My husband and I had been in the car for a while, after dinner out, so I had been sitting quietly for a few hours. It was January; it was cold and dark and icy when we got home. I got out of the car, got the mail, and headed back toward the house when I felt gushing blood. I called to my husband that I needed to get in the house NOW, and I will never forget the sound of panic in his voice when he asked what was wrong.
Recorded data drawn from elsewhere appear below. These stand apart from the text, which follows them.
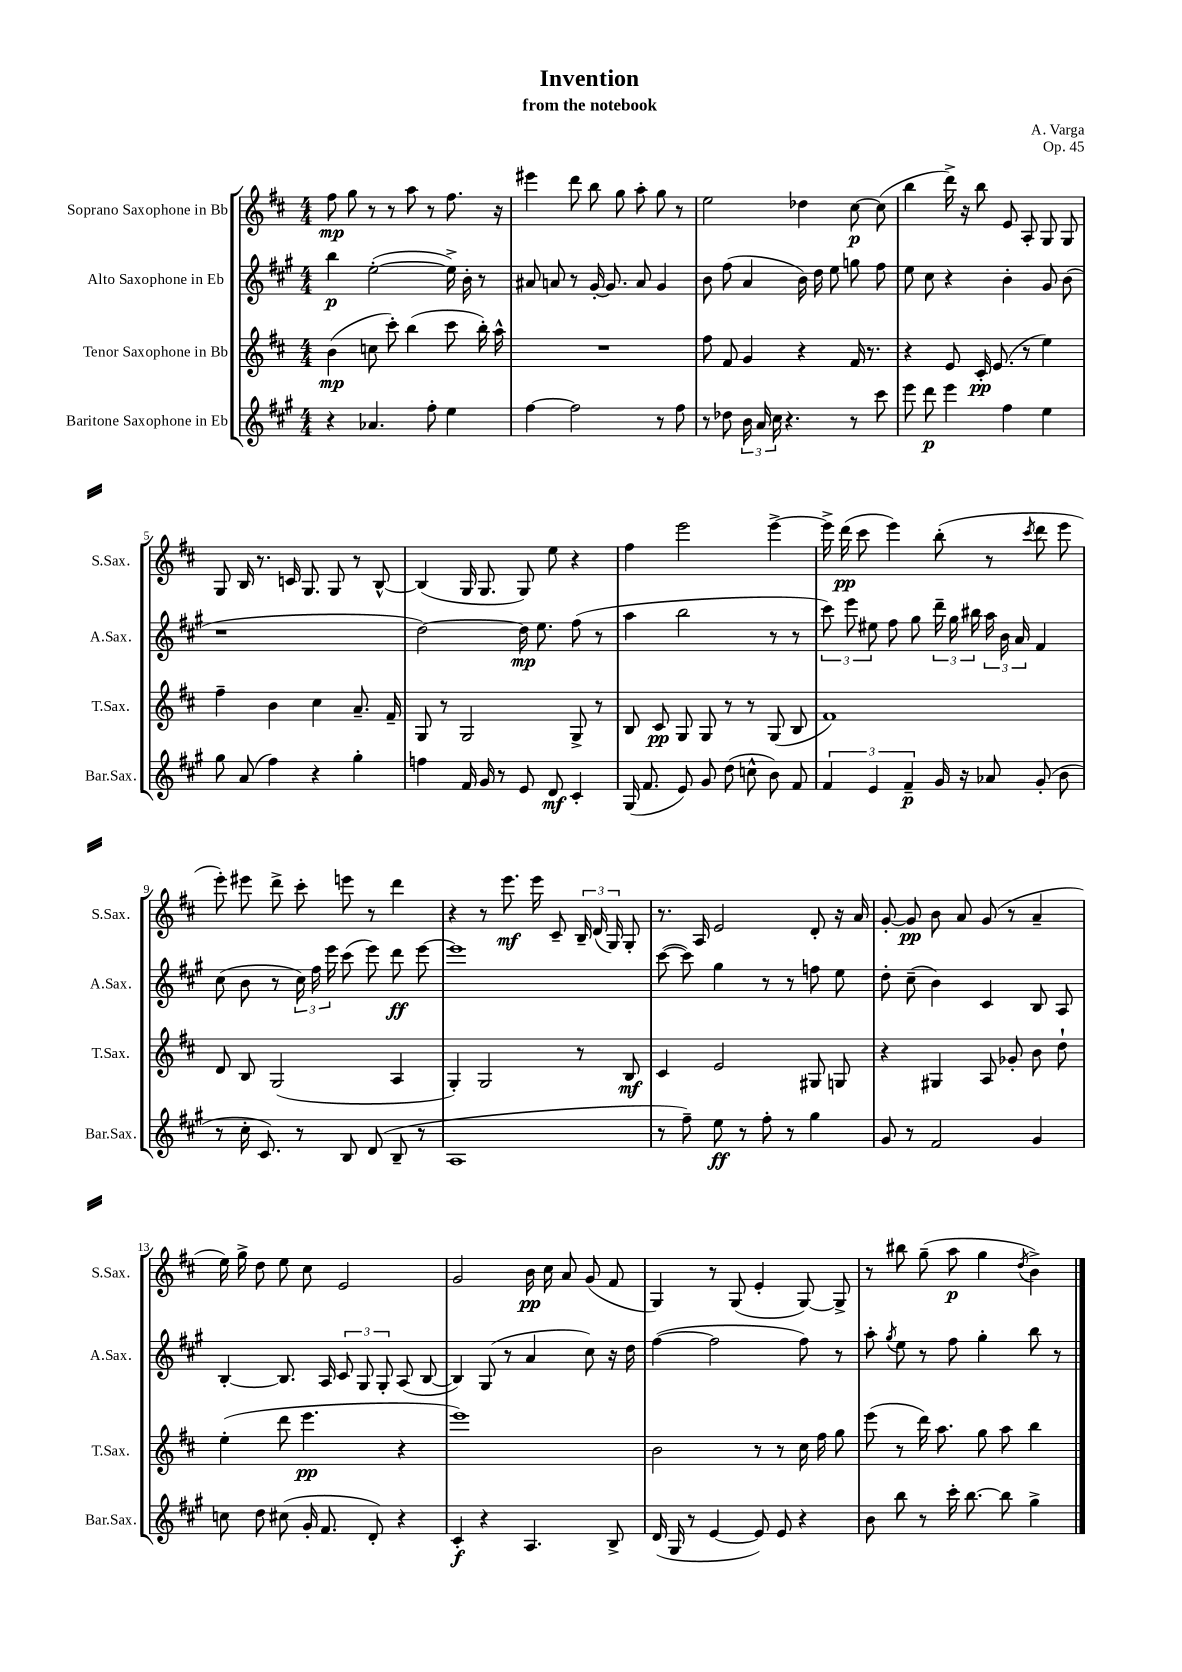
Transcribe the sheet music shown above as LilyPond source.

\header { title = "Invention" composer = "A. Varga" subtitle = "from the notebook" opus = "Op. 45" }
<<
\new StaffGroup <<
\new Staff = "s0" \with { instrumentName = "Soprano Saxophone in Bb" shortInstrumentName = "S.Sax." } {
    \clef treble \key d \major \numericTimeSignature \time 4/4
    \autoBeamOff fis''8\mp g''8 r8 r8 a''8 r8 fis''8. r16 |
    eis'''4 d'''8 b''8 g''8 a''8-. g''8 r8 |
    e''2 des''4 cis''8~\p cis''8( |
    b''4 d'''16->) r16 b''8 e'8 a8-. g8 g8 |
    g8 b16 r8. c'16 g8. g8 r8 b8~-^ |
    b4( g16 g8. g8) e''8 r4 |
    fis''4 e'''2 e'''4~-> |
    e'''16-> d'''16\pp( cis'''8 e'''4) b''8-.( r8 \acciaccatura { cis'''8 } d'''8 e'''8 |
    e'''8-.) eis'''8 d'''8-> cis'''8-. e'''8 r8 d'''4 |
    r4 r8 e'''8.\mf e'''16 cis'8-- \tuplet 3/2 { b16-- d'16( g16) } g8-. |
    r8. a16 e'2 d'8-. r16 a'16 |
    g'8~-. g'8\pp b'8 a'8 g'8( r8 a'4-- |
    e''16) g''16-> d''8 e''8 cis''8 e'2 |
    g'2 b'16\pp cis''16 a'8 g'8( fis'8 |
    g4) r8 g8( e'4-. g8~) g8-> |
    r8 bis''8 g''8--( a''8\p g''4 \acciaccatura { d''8 } b'4->) \bar "|." |
}
\new Staff = "s1" \with { instrumentName = "Alto Saxophone in Eb" shortInstrumentName = "A.Sax." } {
    \clef treble \key a \major \numericTimeSignature \time 4/4
    \autoBeamOff b''4\p e''2~-.( e''16->) b'16-. r8 |
    ais'8 a'8 r8 gis'16~-. gis'8. a'8 gis'4 |
    b'8 fis''8( a'4 b'16) d''16 e''8 g''8 fis''8 |
    e''8 cis''8 r4 b'4-. gis'8 b'8( |
    r1 |
    d''2~) d''16\mp e''8. fis''8( r8 |
    a''4 b''2 r8 r8 |
    \tuplet 3/2 { cis'''8) e'''8 eis''8 } fis''8 gis''8 \tuplet 3/2 { d'''16-- gis''16 bis''16 } \tuplet 3/2 { a''16 b'16 a'16 } fis'4 |
    cis''8( b'8 r8 \tuplet 3/2 { cis''16) fis''16 e'''16 } cis'''8( e'''8) d'''8\ff e'''8~ |
    e'''1 |
    cis'''8~( cis'''8) gis''4 r8 r8 f''8 e''8 |
    d''8-. cis''8--( b'4) cis'4 b8 a8 |
    b4~-. b8. a16 \tuplet 3/2 { cis'8 gis8 gis8-. } a8( b8~ |
    b4) gis8( r8 a'4 cis''8) r16 d''16 |
    fis''4~( fis''2 fis''8) r8 |
    a''8-. \acciaccatura { gis''8 } e''8 r8 fis''8 gis''4-. b''8 r8 \bar "|." |
}
\new Staff = "s2" \with { instrumentName = "Tenor Saxophone in Bb" shortInstrumentName = "T.Sax." } {
    \clef treble \key d \major \numericTimeSignature \time 4/4
    \autoBeamOff b'4\mp( c''8 cis'''8-.) b''4( cis'''8 b''16-.) a''16-^ |
    R1 |
    fis''8 fis'8 g'4 r4 fis'16 r8. |
    r4 e'8 cis'16-.\pp e'8.( r8 e''4) |
    fis''4-- b'4 cis''4 a'8.-- fis'16-- |
    g8 r8 g2 g8-> r8 |
    b8 cis'8\pp g8 g8 r8 r8 g8( b8 |
    fis'1) |
    d'8 b8 g2( a4 |
    g4-.) g2 r8 b8\mf |
    cis'4 e'2 gis8 g8 |
    r4 gis4 a8 ges'8-. b'8 d''8-! |
    e''4-.( d'''8 e'''4.\pp r4 |
    e'''1) |
    b'2 r8 r8 cis''16 fis''16 g''8 |
    e'''8( r8 d'''16) a''8. g''8 a''8 b''4 \bar "|." |
}
\new Staff = "s3" \with { instrumentName = "Baritone Saxophone in Eb" shortInstrumentName = "Bar.Sax." } {
    \clef treble \key a \major \numericTimeSignature \time 4/4
    \autoBeamOff r4 aes'4. fis''8-. e''4 |
    fis''4~ fis''2 r8 fis''8 |
    r8 des''8 \tuplet 3/2 { b'16 a'16 cis''16 } r4. r8 cis'''8 |
    e'''8 d'''8\p e'''4 fis''4 e''4 |
    gis''8 a'8( fis''4) r4 gis''4-. |
    f''4 fis'16 gis'16 r8 e'8 d'8\mf cis'4-. |
    gis16( fis'8. e'8) gis'8 d''8( c''8-^ b'8) fis'8 |
    \tuplet 3/2 { fis'4 e'4 fis'4--\p } gis'16 r16 aes'8 gis'8-.( b'8 |
    r8 cis''16-. cis'8.) r8 b8 d'8( b8-- r8 |
    a1 |
    r8 fis''8--) e''8\ff r8 fis''8-. r8 gis''4 |
    gis'8 r8 fis'2 gis'4 |
    c''8 d''8 cis''8( gis'16-. fis'8. d'8-.) r4 |
    cis'4-.\f r4 a4. b8-> |
    d'16( gis16 r8 e'4~ e'8) e'8 r4 |
    b'8 b''8 r8 cis'''16-. b''8.~ b''8 gis''4-> \bar "|." |
}
>>
>>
I got myself into the bathroom and kept bleeding and got my soaked clothes off. The bleeding slowed way down, but I could feel some pressure internally, so still, I was sure I had miscarried.
Looking back, I’m surprised at how calm I was. I found the phone number and called the hospital to talk to the doc on call, who said to come in. I remember thinking how long the drive was taking, even with no traffic, and how numb and miserable I felt. I had stopped bleeding, and I was sure the pregnancy was over.
We had a long wait in the ER. I remember how quiet it was in there. One of the nurses showed me a picture on her phone of an 18-month-old and said, “You never get the first one with IVF. But you will. See? You will.”
I remember an old woman staring at me from across the room. Just standing outside another patient’s cubicle, staring at me. It felt like I was in a bad arty movie.
We waited. We waited more. Someone pulled a bunch of blood clots out of me. (Hey, I told you this was going to be gross.) And finally we got to see the on-call doc. In a labor and delivery room, of course, with the plastic bassinet. He did an ultrasound, and everything was fine. There was a little wiggly baby-image on the screen, with its heartbeat just what it should have been. Yes, we were both in tears; everything was OK. I immediately calmed down, after hours of being in some kind of limbo where I was sure that it was over, but nothing else happened.
The doctor said I’d be on bedrest and wanted me to stay overnight and have another ultrasound in the morning. I got set up in a room obviously set up for families post-birth, and my husband went home.
And that was it. It started out pretty bloody and awful, but then it seemed like everything would quite possibly work out.